§ **WHAT THE EXERCISE ASKS**: Transcribe the entries below with complete accuracy, excluding the pictures.

(Stored dataset items)
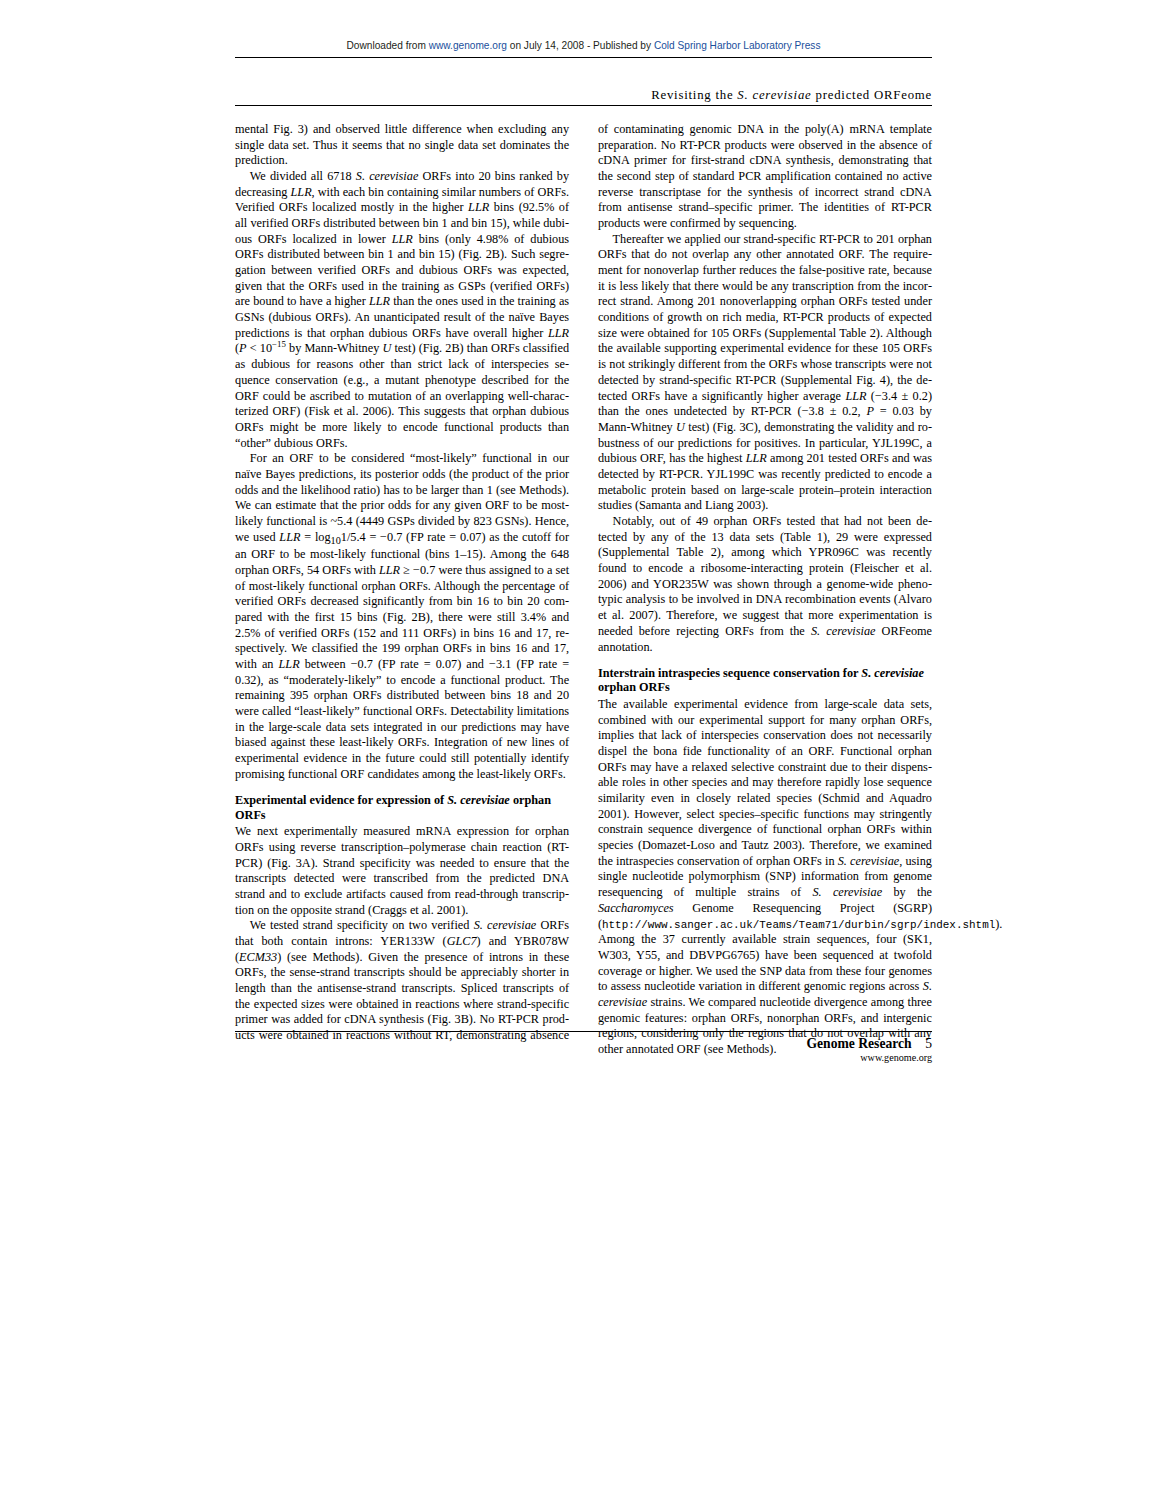Downloaded from www.genome.org on July 14, 2008 - Published by Cold Spring Harbor Laboratory Press
Revisiting the S. cerevisiae predicted ORFeome
mental Fig. 3) and observed little difference when excluding any single data set. Thus it seems that no single data set dominates the prediction.
We divided all 6718 S. cerevisiae ORFs into 20 bins ranked by decreasing LLR, with each bin containing similar numbers of ORFs. Verified ORFs localized mostly in the higher LLR bins (92.5% of all verified ORFs distributed between bin 1 and bin 15), while dubious ORFs localized in lower LLR bins (only 4.98% of dubious ORFs distributed between bin 1 and bin 15) (Fig. 2B). Such segregation between verified ORFs and dubious ORFs was expected, given that the ORFs used in the training as GSPs (verified ORFs) are bound to have a higher LLR than the ones used in the training as GSNs (dubious ORFs). An unanticipated result of the naïve Bayes predictions is that orphan dubious ORFs have overall higher LLR (P < 10−15 by Mann-Whitney U test) (Fig. 2B) than ORFs classified as dubious for reasons other than strict lack of interspecies sequence conservation (e.g., a mutant phenotype described for the ORF could be ascribed to mutation of an overlapping well-characterized ORF) (Fisk et al. 2006). This suggests that orphan dubious ORFs might be more likely to encode functional products than “other” dubious ORFs.
For an ORF to be considered “most-likely” functional in our naïve Bayes predictions, its posterior odds (the product of the prior odds and the likelihood ratio) has to be larger than 1 (see Methods). We can estimate that the prior odds for any given ORF to be most-likely functional is ~5.4 (4449 GSPs divided by 823 GSNs). Hence, we used LLR = log101/5.4 = −0.7 (FP rate = 0.07) as the cutoff for an ORF to be most-likely functional (bins 1–15). Among the 648 orphan ORFs, 54 ORFs with LLR ≥ −0.7 were thus assigned to a set of most-likely functional orphan ORFs. Although the percentage of verified ORFs decreased significantly from bin 16 to bin 20 compared with the first 15 bins (Fig. 2B), there were still 3.4% and 2.5% of verified ORFs (152 and 111 ORFs) in bins 16 and 17, respectively. We classified the 199 orphan ORFs in bins 16 and 17, with an LLR between −0.7 (FP rate = 0.07) and −3.1 (FP rate = 0.32), as “moderately-likely” to encode a functional product. The remaining 395 orphan ORFs distributed between bins 18 and 20 were called “least-likely” functional ORFs. Detectability limitations in the large-scale data sets integrated in our predictions may have biased against these least-likely ORFs. Integration of new lines of experimental evidence in the future could still potentially identify promising functional ORF candidates among the least-likely ORFs.
Experimental evidence for expression of S. cerevisiae orphan ORFs
We next experimentally measured mRNA expression for orphan ORFs using reverse transcription–polymerase chain reaction (RT-PCR) (Fig. 3A). Strand specificity was needed to ensure that the transcripts detected were transcribed from the predicted DNA strand and to exclude artifacts caused from read-through transcription on the opposite strand (Craggs et al. 2001).
We tested strand specificity on two verified S. cerevisiae ORFs that both contain introns: YER133W (GLC7) and YBR078W (ECM33) (see Methods). Given the presence of introns in these ORFs, the sense-strand transcripts should be appreciably shorter in length than the antisense-strand transcripts. Spliced transcripts of the expected sizes were obtained in reactions where strand-specific primer was added for cDNA synthesis (Fig. 3B). No RT-PCR products were obtained in reactions without RT, demonstrating absence of contaminating genomic DNA in the poly(A) mRNA template preparation. No RT-PCR products were observed in the absence of cDNA primer for first-strand cDNA synthesis, demonstrating that the second step of standard PCR amplification contained no active reverse transcriptase for the synthesis of incorrect strand cDNA from antisense strand–specific primer. The identities of RT-PCR products were confirmed by sequencing.
Thereafter we applied our strand-specific RT-PCR to 201 orphan ORFs that do not overlap any other annotated ORF. The requirement for nonoverlap further reduces the false-positive rate, because it is less likely that there would be any transcription from the incorrect strand. Among 201 nonoverlapping orphan ORFs tested under conditions of growth on rich media, RT-PCR products of expected size were obtained for 105 ORFs (Supplemental Table 2). Although the available supporting experimental evidence for these 105 ORFs is not strikingly different from the ORFs whose transcripts were not detected by strand-specific RT-PCR (Supplemental Fig. 4), the detected ORFs have a significantly higher average LLR (−3.4 ± 0.2) than the ones undetected by RT-PCR (−3.8 ± 0.2, P = 0.03 by Mann-Whitney U test) (Fig. 3C), demonstrating the validity and robustness of our predictions for positives. In particular, YJL199C, a dubious ORF, has the highest LLR among 201 tested ORFs and was detected by RT-PCR. YJL199C was recently predicted to encode a metabolic protein based on large-scale protein–protein interaction studies (Samanta and Liang 2003).
Notably, out of 49 orphan ORFs tested that had not been detected by any of the 13 data sets (Table 1), 29 were expressed (Supplemental Table 2), among which YPR096C was recently found to encode a ribosome-interacting protein (Fleischer et al. 2006) and YOR235W was shown through a genome-wide phenotypic analysis to be involved in DNA recombination events (Alvaro et al. 2007). Therefore, we suggest that more experimentation is needed before rejecting ORFs from the S. cerevisiae ORFeome annotation.
Interstrain intraspecies sequence conservation for S. cerevisiae orphan ORFs
The available experimental evidence from large-scale data sets, combined with our experimental support for many orphan ORFs, implies that lack of interspecies conservation does not necessarily dispel the bona fide functionality of an ORF. Functional orphan ORFs may have a relaxed selective constraint due to their dispensable roles in other species and may therefore rapidly lose sequence similarity even in closely related species (Schmid and Aquadro 2001). However, select species–specific functions may stringently constrain sequence divergence of functional orphan ORFs within species (Domazet-Loso and Tautz 2003). Therefore, we examined the intraspecies conservation of orphan ORFs in S. cerevisiae, using single nucleotide polymorphism (SNP) information from genome resequencing of multiple strains of S. cerevisiae by the Saccharomyces Genome Resequencing Project (SGRP) (http://www.sanger.ac.uk/Teams/Team71/durbin/sgrp/index.shtml). Among the 37 currently available strain sequences, four (SK1, W303, Y55, and DBVPG6765) have been sequenced at twofold coverage or higher. We used the SNP data from these four genomes to assess nucleotide variation in different genomic regions across S. cerevisiae strains. We compared nucleotide divergence among three genomic features: orphan ORFs, nonorphan ORFs, and intergenic regions, considering only the regions that do not overlap with any other annotated ORF (see Methods).
Genome Research 5
www.genome.org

§ **TASK ANSWER**:
Downloaded from www.genome.org on July 14, 2008 - Published by Cold Spring Harbor Laboratory Press
Revisiting the S. cerevisiae predicted ORFeome
mental Fig. 3) and observed little difference when excluding any single data set. Thus it seems that no single data set dominates the prediction.
We divided all 6718 S. cerevisiae ORFs into 20 bins ranked by decreasing LLR, with each bin containing similar numbers of ORFs. Verified ORFs localized mostly in the higher LLR bins (92.5% of all verified ORFs distributed between bin 1 and bin 15), while dubious ORFs localized in lower LLR bins (only 4.98% of dubious ORFs distributed between bin 1 and bin 15) (Fig. 2B). Such segregation between verified ORFs and dubious ORFs was expected, given that the ORFs used in the training as GSPs (verified ORFs) are bound to have a higher LLR than the ones used in the training as GSNs (dubious ORFs). An unanticipated result of the naïve Bayes predictions is that orphan dubious ORFs have overall higher LLR (P < 10−15 by Mann-Whitney U test) (Fig. 2B) than ORFs classified as dubious for reasons other than strict lack of interspecies sequence conservation (e.g., a mutant phenotype described for the ORF could be ascribed to mutation of an overlapping well-characterized ORF) (Fisk et al. 2006). This suggests that orphan dubious ORFs might be more likely to encode functional products than “other” dubious ORFs.
For an ORF to be considered “most-likely” functional in our naïve Bayes predictions, its posterior odds (the product of the prior odds and the likelihood ratio) has to be larger than 1 (see Methods). We can estimate that the prior odds for any given ORF to be most-likely functional is ~5.4 (4449 GSPs divided by 823 GSNs). Hence, we used LLR = log101/5.4 = −0.7 (FP rate = 0.07) as the cutoff for an ORF to be most-likely functional (bins 1–15). Among the 648 orphan ORFs, 54 ORFs with LLR ≥ −0.7 were thus assigned to a set of most-likely functional orphan ORFs. Although the percentage of verified ORFs decreased significantly from bin 16 to bin 20 compared with the first 15 bins (Fig. 2B), there were still 3.4% and 2.5% of verified ORFs (152 and 111 ORFs) in bins 16 and 17, respectively. We classified the 199 orphan ORFs in bins 16 and 17, with an LLR between −0.7 (FP rate = 0.07) and −3.1 (FP rate = 0.32), as “moderately-likely” to encode a functional product. The remaining 395 orphan ORFs distributed between bins 18 and 20 were called “least-likely” functional ORFs. Detectability limitations in the large-scale data sets integrated in our predictions may have biased against these least-likely ORFs. Integration of new lines of experimental evidence in the future could still potentially identify promising functional ORF candidates among the least-likely ORFs.
Experimental evidence for expression of S. cerevisiae orphan ORFs
We next experimentally measured mRNA expression for orphan ORFs using reverse transcription–polymerase chain reaction (RT-PCR) (Fig. 3A). Strand specificity was needed to ensure that the transcripts detected were transcribed from the predicted DNA strand and to exclude artifacts caused from read-through transcription on the opposite strand (Craggs et al. 2001).
We tested strand specificity on two verified S. cerevisiae ORFs that both contain introns: YER133W (GLC7) and YBR078W (ECM33) (see Methods). Given the presence of introns in these ORFs, the sense-strand transcripts should be appreciably shorter in length than the antisense-strand transcripts. Spliced transcripts of the expected sizes were obtained in reactions where strand-specific primer was added for cDNA synthesis (Fig. 3B). No RT-PCR products were obtained in reactions without RT, demonstrating absence of contaminating genomic DNA in the poly(A) mRNA template preparation. No RT-PCR products were observed in the absence of cDNA primer for first-strand cDNA synthesis, demonstrating that the second step of standard PCR amplification contained no active reverse transcriptase for the synthesis of incorrect strand cDNA from antisense strand–specific primer. The identities of RT-PCR products were confirmed by sequencing.
Thereafter we applied our strand-specific RT-PCR to 201 orphan ORFs that do not overlap any other annotated ORF. The requirement for nonoverlap further reduces the false-positive rate, because it is less likely that there would be any transcription from the incorrect strand. Among 201 nonoverlapping orphan ORFs tested under conditions of growth on rich media, RT-PCR products of expected size were obtained for 105 ORFs (Supplemental Table 2). Although the available supporting experimental evidence for these 105 ORFs is not strikingly different from the ORFs whose transcripts were not detected by strand-specific RT-PCR (Supplemental Fig. 4), the detected ORFs have a significantly higher average LLR (−3.4 ± 0.2) than the ones undetected by RT-PCR (−3.8 ± 0.2, P = 0.03 by Mann-Whitney U test) (Fig. 3C), demonstrating the validity and robustness of our predictions for positives. In particular, YJL199C, a dubious ORF, has the highest LLR among 201 tested ORFs and was detected by RT-PCR. YJL199C was recently predicted to encode a metabolic protein based on large-scale protein–protein interaction studies (Samanta and Liang 2003).
Notably, out of 49 orphan ORFs tested that had not been detected by any of the 13 data sets (Table 1), 29 were expressed (Supplemental Table 2), among which YPR096C was recently found to encode a ribosome-interacting protein (Fleischer et al. 2006) and YOR235W was shown through a genome-wide phenotypic analysis to be involved in DNA recombination events (Alvaro et al. 2007). Therefore, we suggest that more experimentation is needed before rejecting ORFs from the S. cerevisiae ORFeome annotation.
Interstrain intraspecies sequence conservation for S. cerevisiae orphan ORFs
The available experimental evidence from large-scale data sets, combined with our experimental support for many orphan ORFs, implies that lack of interspecies conservation does not necessarily dispel the bona fide functionality of an ORF. Functional orphan ORFs may have a relaxed selective constraint due to their dispensable roles in other species and may therefore rapidly lose sequence similarity even in closely related species (Schmid and Aquadro 2001). However, select species–specific functions may stringently constrain sequence divergence of functional orphan ORFs within species (Domazet-Loso and Tautz 2003). Therefore, we examined the intraspecies conservation of orphan ORFs in S. cerevisiae, using single nucleotide polymorphism (SNP) information from genome resequencing of multiple strains of S. cerevisiae by the Saccharomyces Genome Resequencing Project (SGRP) (http://www.sanger.ac.uk/Teams/Team71/durbin/sgrp/index.shtml). Among the 37 currently available strain sequences, four (SK1, W303, Y55, and DBVPG6765) have been sequenced at twofold coverage or higher. We used the SNP data from these four genomes to assess nucleotide variation in different genomic regions across S. cerevisiae strains. We compared nucleotide divergence among three genomic features: orphan ORFs, nonorphan ORFs, and intergenic regions, considering only the regions that do not overlap with any other annotated ORF (see Methods).
Genome Research 5
www.genome.org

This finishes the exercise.